Her meddling has had some unforeseen side effects, however – the concealment of the other escape tunnels, or Wells, weakened and eventually vanished entirely. Still, there was and is so much Chaos among the powers of Creation that their appearance in remote regions was only noticed by few, and their nature became known to none – until recently.

One of the Wells was located in the jungles of the Southwest, and a circle of young Solars – freshly exalted after the Scarlet Empress vanished – discovered it and went off to explore it. However, they were ambushed and killed by an experienced Wyld Hunt group while within the well. This was duly reported in the Celestial Hierarchy and got no further comment from anyone except a few expressions of relief from members of the Sidereal Bronze Faction. However, when a member of the Gold Faction named Yabok reviewed the paperwork, he noticed something very disturbing: The Solar shards of the killed Solars had not reappeared in Lytek’s office for reassignment, and indeed seemed to have vanished entirely.

Worried, Yabok travelled to the known location of the Solars’ demise, and was astonished by the Well he found. After some examination and experimentation, he discovered that with a certain Celestial Circle spell allowed him to travel through the Well – and to a world different from anything he has known before...

He soon figured out that he should keep Essense expenditure to a minimum to avoid attracting strange spiritual entities – the component souls of Yaldabaoth.
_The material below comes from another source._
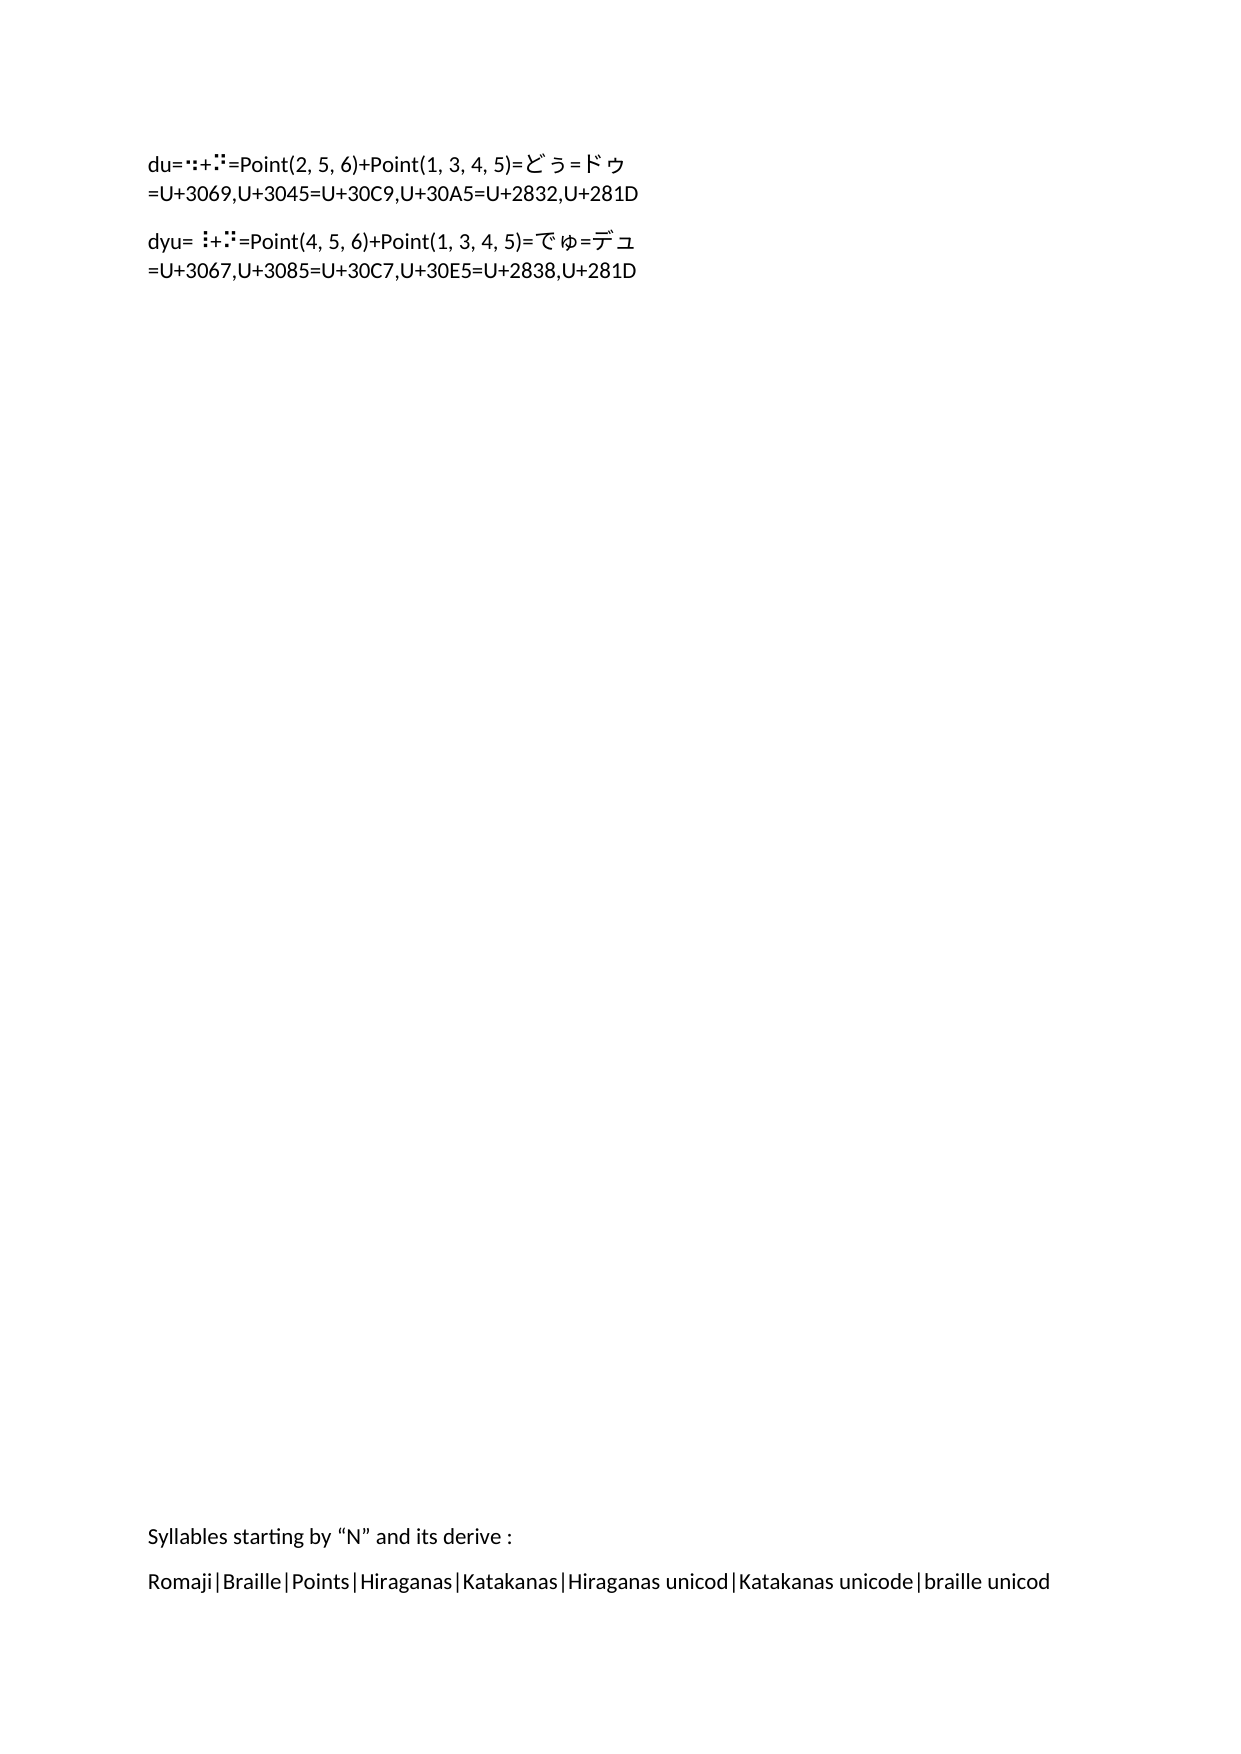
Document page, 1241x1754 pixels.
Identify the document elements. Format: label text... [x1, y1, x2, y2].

And though it took him some time to adjust to this new world with its strange cultures and languages, he eventually pierced the truth together – the Solar shards had been sucked through the Well and appeared on Earth! With no divine guidance, they had attached themselves to random people during a moment of personal greatness. He attempted to find those new Solars before they were killed by the component souls. The first few times he came too late, but eventually, he succeeded and either convinced them to come with him “to a place of safety” or overwhelmed them through force, for they were still very inexperienced and he was a master of the Martial Arts. He gathered them at the Earthside entrance of the Well and prepared the spell to send them through.
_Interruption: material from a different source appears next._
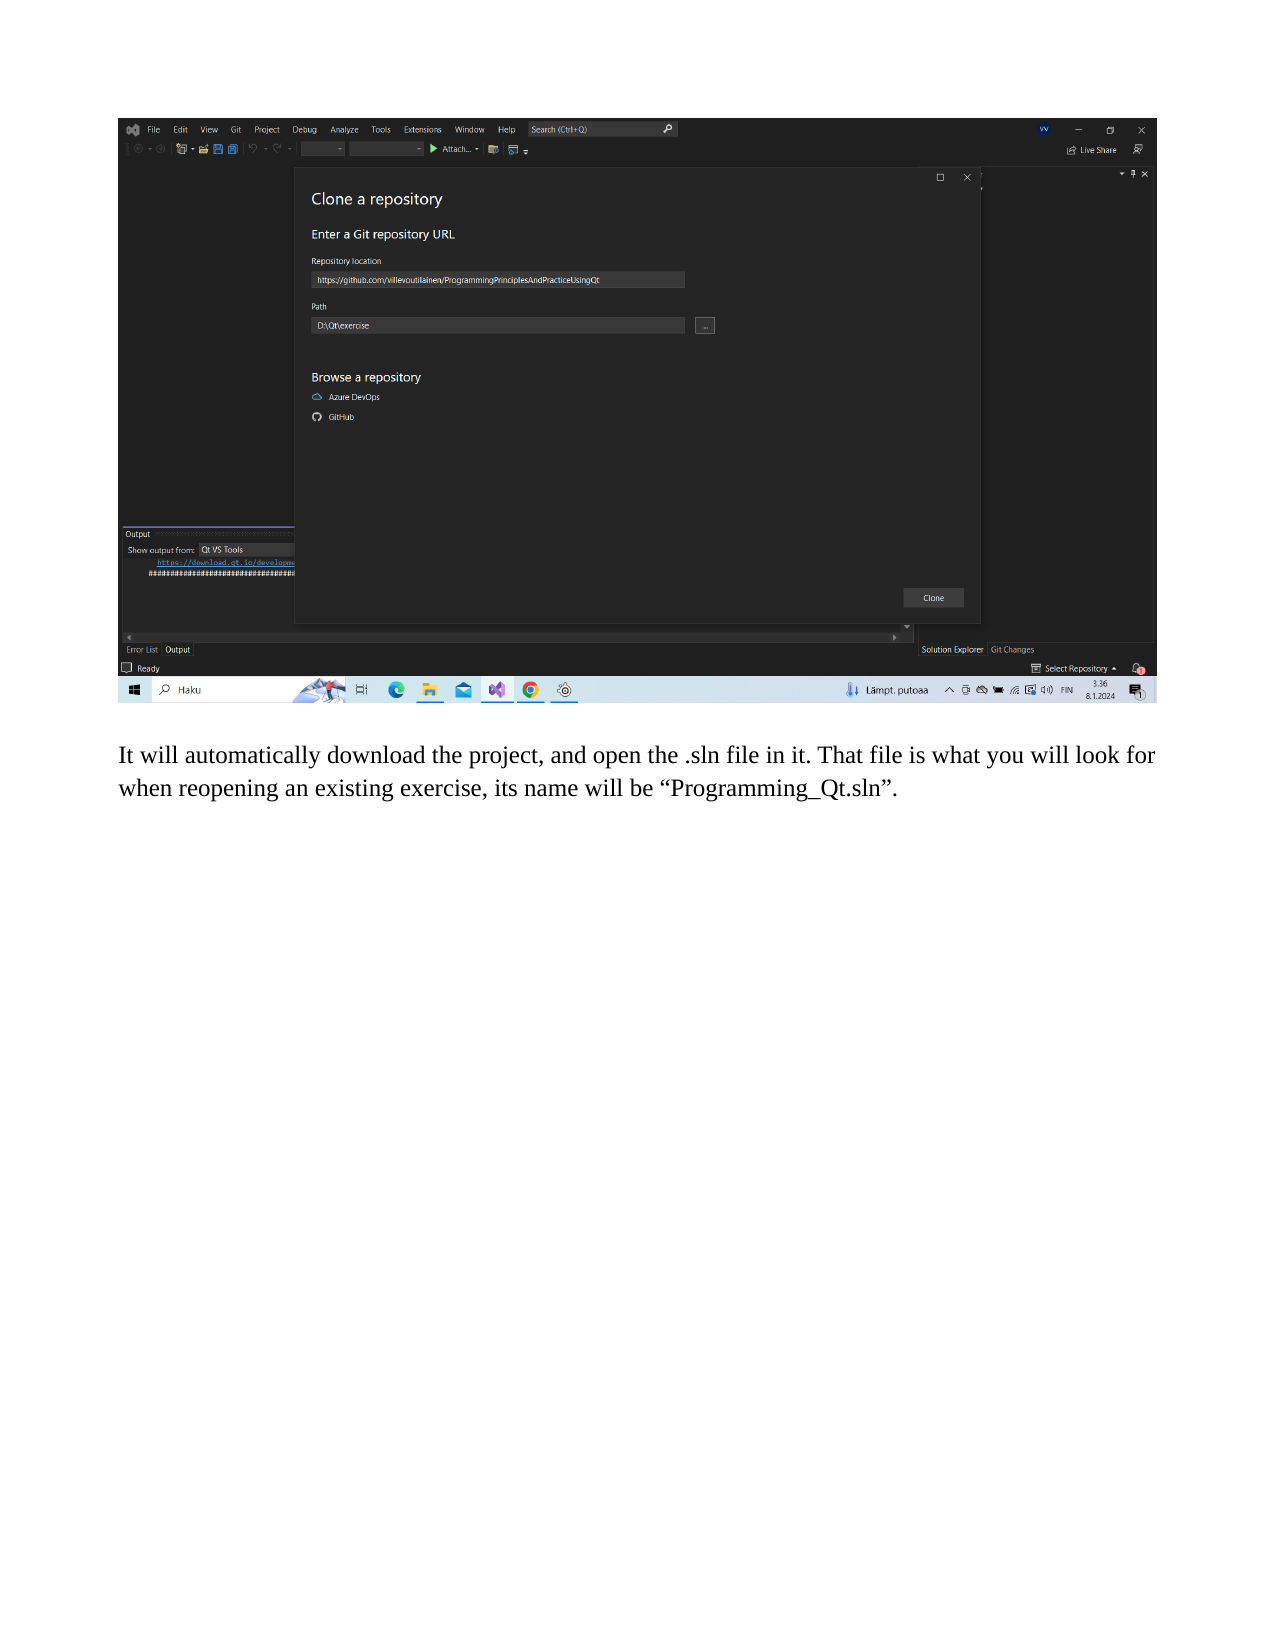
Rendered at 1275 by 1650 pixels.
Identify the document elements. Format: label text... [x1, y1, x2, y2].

But thanks to her connection to Yaldabaoth, the Dowager had now learned of these intruders – and now she sent her own servants after Yekob as well. He finished the spell just in time, sent the Solars through, and turned to hold off their pursuers for long enough, intending to follow after them – but just before he left, he was killed by a surprise attack, and the spell ended. And now the new Solars are stranded in a strange new world with strange people and customs, with only their status as accidental Chosen of the Unconquered Sun and age-old memories not their own to help them.

For the first time ever there is a circle of Solars on the loose in Creation which is ungoverned by Fate. Will they use their knowledge of Earth to reshape Creation in a new image, or will their ignorance of the ways of Creation kill them? Will they forge new nations in Creation or will they desire to go home again – and if they do go home to Earth, what will they find there as the plans of the Dowager ripen?

What legends will be told of their deeds – on both Creation and Earth?"

And now...

I don't know if I will run Exalted 3E at any time in the next few years. But I didn't know I would be running my Cold Frontier campaign either when I started preparing it - but when the decision came, I was very glad indeed for all the prep work I had already done, since it helped me set up the campaign quickly. Therefore, I will give my old Exalted campaign a "do-over" and prepare it in the vein of a sandbox campaign. As long as I am not committed to running it, I won't be in a hurry to fill out all the blank spots on the map, since later publications for the new line (such as the new varieties of Exalted) could give me new ideas for stuff to put there. But it won't hurt to have lots of details already before I get to that point.